*THE PROBLEM*: Go through the listing that follows and write it out exactly. Drop the pictures.

====

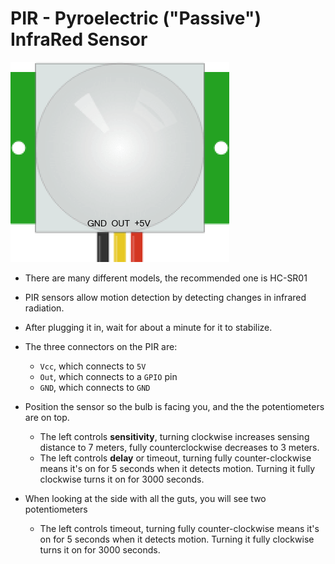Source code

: # PIR - Pyroelectric ("Passive") InfraRed Sensor

![PIR](https://raw.githubusercontent.com/herereadthis/lutra/master/resources/images/pir_350x320.png)

* There are many different models, the recommended one is HC-SR01
* PIR sensors allow motion detection by detecting changes in infrared radiation.
* After plugging it in, wait for about a minute for it to stabilize.
* The three connectors on the PIR are:
  * `Vcc`, which connects to `5V`
  * `Out`, which connects to a `GPIO` pin
  * `GND`, which connects to `GND`

* Position the sensor so the bulb is facing you, and the the potentiometers are on top.
  * The left controls <strong>sensitivity</strong>, turning clockwise increases sensing distance to 7 meters, fully counterclockwise decreases to 3 meters.
  * The left controls <strong>delay</strong> or timeout, turning fully counter-clockwise means it's on for 5 seconds when it detects motion. Turning it fully clockwise turns it on for 3000 seconds.
* When looking at the side with all the guts, you will see two potentiometers
  * The left controls timeout, turning fully counter-clockwise means it's on for 5 seconds when it detects motion. Turning it fully clockwise turns it on for 3000 seconds.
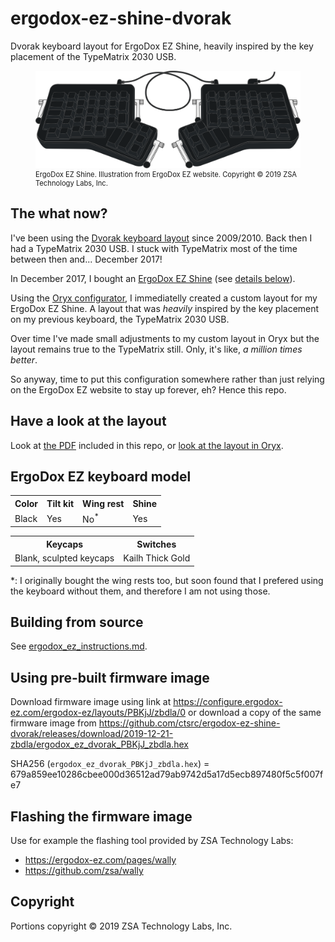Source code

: # ergodox-ez-shine-dvorak

Dvorak keyboard layout for ErgoDox EZ Shine, heavily
inspired by the key placement of the TypeMatrix 2030 USB.

<figure>
<img src=ErgoDox-EZ-Shine.svg alt="ErgoDox EZ Shine">
<figcaption style="font-size: 80%">
  ErgoDox EZ Shine. Illustration from ErgoDox EZ website.
  Copyright © 2019 ZSA Technology Labs, Inc.
</figcaption>
</figure>

## The what now?

I've been using the [Dvorak keyboard layout](https://en.wikipedia.org/wiki/Dvorak_keyboard_layout) since 2009/2010.
Back then I had a TypeMatrix 2030 USB. I stuck with
TypeMatrix most of the time between then and...
December 2017!

In December 2017, I bought an [ErgoDox EZ Shine](https://ergodox-ez.com)
(see [details below](#ergodox-ez-keyboard-model)).

Using the [Oryx configurator](https://ergodox-ez.com/pages/oryx), 
I immediatelly created a custom layout for my ErgoDox EZ Shine.
A layout that was *heavily* inspired by the key placement on
my previous keyboard, the TypeMatrix 2030 USB.

Over time I've made small adjustments to my custom layout
in Oryx but the layout remains true to the TypeMatrix still.
Only, it's like, *a million times better*.

So anyway, time to put this configuration somewhere
rather than just relying on the ErgoDox EZ website
to stay up forever, eh? Hence this repo.

## Have a look at the layout

Look at [the PDF](configuration.pdf) included in this repo,
or [look at the layout in Oryx](https://configure.ergodox-ez.com/ergodox-ez/layouts/PBKjJ/zbdla/0).

## ErgoDox EZ keyboard model

<table>
  <tr>
    <th>Color</th>
    <th>Tilt kit</th>
    <th>Wing rest</th>
    <th>Shine</th>
  </tr>
  <tr>
    <td>Black</td>
    <td>Yes</td>
    <td>No<sup>*</sup></td>
    <td>Yes</td>
  </tr>
</table>

<table>
  <tr>
    <th>Keycaps</th>
    <th>Switches</th>
  </tr>
  <tr>
    <td>Blank, sculpted keycaps</td>
    <td>Kailh Thick Gold</td>
  </tr>
</table>

\*: I originally bought the wing rests too, but
soon found that I prefered using the keyboard
without them, and therefore I am not using those.

## Building from source

See [ergodox_ez_instructions.md](ergodox_ez_instructions.md).

## Using pre-built firmware image

Download firmware image using link at
https://configure.ergodox-ez.com/ergodox-ez/layouts/PBKjJ/zbdla/0
or download a copy of the same firmware image from
https://github.com/ctsrc/ergodox-ez-shine-dvorak/releases/download/2019-12-21-zbdla/ergodox_ez_dvorak_PBKjJ_zbdla.hex

SHA256 (`ergodox_ez_dvorak_PBKjJ_zbdla.hex`) = 679a859ee10286cbee000d36512ad79ab9742d5a17d5ecb897480f5c5f007fe7

## Flashing the firmware image

Use for example the flashing tool provided by ZSA Technology Labs:

  * https://ergodox-ez.com/pages/wally
  * https://github.com/zsa/wally

## Copyright

Portions copyright © 2019 ZSA Technology Labs, Inc.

====

*EXERCISE RESULT*:
Source code

: # PIR - Pyroelectric ("Passive") InfraRed Sensor

![PIR](https://raw.githubusercontent.com/herereadthis/lutra/master/resources/images/pir_350x320.png)

* There are many different models, the recommended one is HC-SR01
* PIR sensors allow motion detection by detecting changes in infrared radiation.
* After plugging it in, wait for about a minute for it to stabilize.
* The three connectors on the PIR are:
  * `Vcc`, which connects to `5V`
  * `Out`, which connects to a `GPIO` pin
  * `GND`, which connects to `GND`

* Position the sensor so the bulb is facing you, and the the potentiometers are on top.
  * The left controls <strong>sensitivity</strong>, turning clockwise increases sensing distance to 7 meters, fully counterclockwise decreases to 3 meters.
  * The left controls <strong>delay</strong> or timeout, turning fully counter-clockwise means it's on for 5 seconds when it detects motion. Turning it fully clockwise turns it on for 3000 seconds.
* When looking at the side with all the guts, you will see two potentiometers
  * The left controls timeout, turning fully counter-clockwise means it's on for 5 seconds when it detects motion. Turning it fully clockwise turns it on for 3000 seconds.
Source code

: # ergodox-ez-shine-dvorak

Dvorak keyboard layout for ErgoDox EZ Shine, heavily
inspired by the key placement of the TypeMatrix 2030 USB.

<figure>
<img src=ErgoDox-EZ-Shine.svg alt="ErgoDox EZ Shine">
<figcaption style="font-size: 80%">
  ErgoDox EZ Shine. Illustration from ErgoDox EZ website.
  Copyright © 2019 ZSA Technology Labs, Inc.
</figcaption>
</figure>

## The what now?

I've been using the [Dvorak keyboard layout](https://en.wikipedia.org/wiki/Dvorak_keyboard_layout) since 2009/2010.
Back then I had a TypeMatrix 2030 USB. I stuck with
TypeMatrix most of the time between then and...
December 2017!

In December 2017, I bought an [ErgoDox EZ Shine](https://ergodox-ez.com)
(see [details below](#ergodox-ez-keyboard-model)).

Using the [Oryx configurator](https://ergodox-ez.com/pages/oryx), 
I immediatelly created a custom layout for my ErgoDox EZ Shine.
A layout that was *heavily* inspired by the key placement on
my previous keyboard, the TypeMatrix 2030 USB.

Over time I've made small adjustments to my custom layout
in Oryx but the layout remains true to the TypeMatrix still.
Only, it's like, *a million times better*.

So anyway, time to put this configuration somewhere
rather than just relying on the ErgoDox EZ website
to stay up forever, eh? Hence this repo.

## Have a look at the layout

Look at [the PDF](configuration.pdf) included in this repo,
or [look at the layout in Oryx](https://configure.ergodox-ez.com/ergodox-ez/layouts/PBKjJ/zbdla/0).

## ErgoDox EZ keyboard model

<table>
  <tr>
    <th>Color</th>
    <th>Tilt kit</th>
    <th>Wing rest</th>
    <th>Shine</th>
  </tr>
  <tr>
    <td>Black</td>
    <td>Yes</td>
    <td>No<sup>*</sup></td>
    <td>Yes</td>
  </tr>
</table>

<table>
  <tr>
    <th>Keycaps</th>
    <th>Switches</th>
  </tr>
  <tr>
    <td>Blank, sculpted keycaps</td>
    <td>Kailh Thick Gold</td>
  </tr>
</table>

\*: I originally bought the wing rests too, but
soon found that I prefered using the keyboard
without them, and therefore I am not using those.

## Building from source

See [ergodox_ez_instructions.md](ergodox_ez_instructions.md).

## Using pre-built firmware image

Download firmware image using link at
https://configure.ergodox-ez.com/ergodox-ez/layouts/PBKjJ/zbdla/0
or download a copy of the same firmware image from
https://github.com/ctsrc/ergodox-ez-shine-dvorak/releases/download/2019-12-21-zbdla/ergodox_ez_dvorak_PBKjJ_zbdla.hex

SHA256 (`ergodox_ez_dvorak_PBKjJ_zbdla.hex`) = 679a859ee10286cbee000d36512ad79ab9742d5a17d5ecb897480f5c5f007fe7

## Flashing the firmware image

Use for example the flashing tool provided by ZSA Technology Labs:

  * https://ergodox-ez.com/pages/wally
  * https://github.com/zsa/wally

## Copyright

Portions copyright © 2019 ZSA Technology Labs, Inc.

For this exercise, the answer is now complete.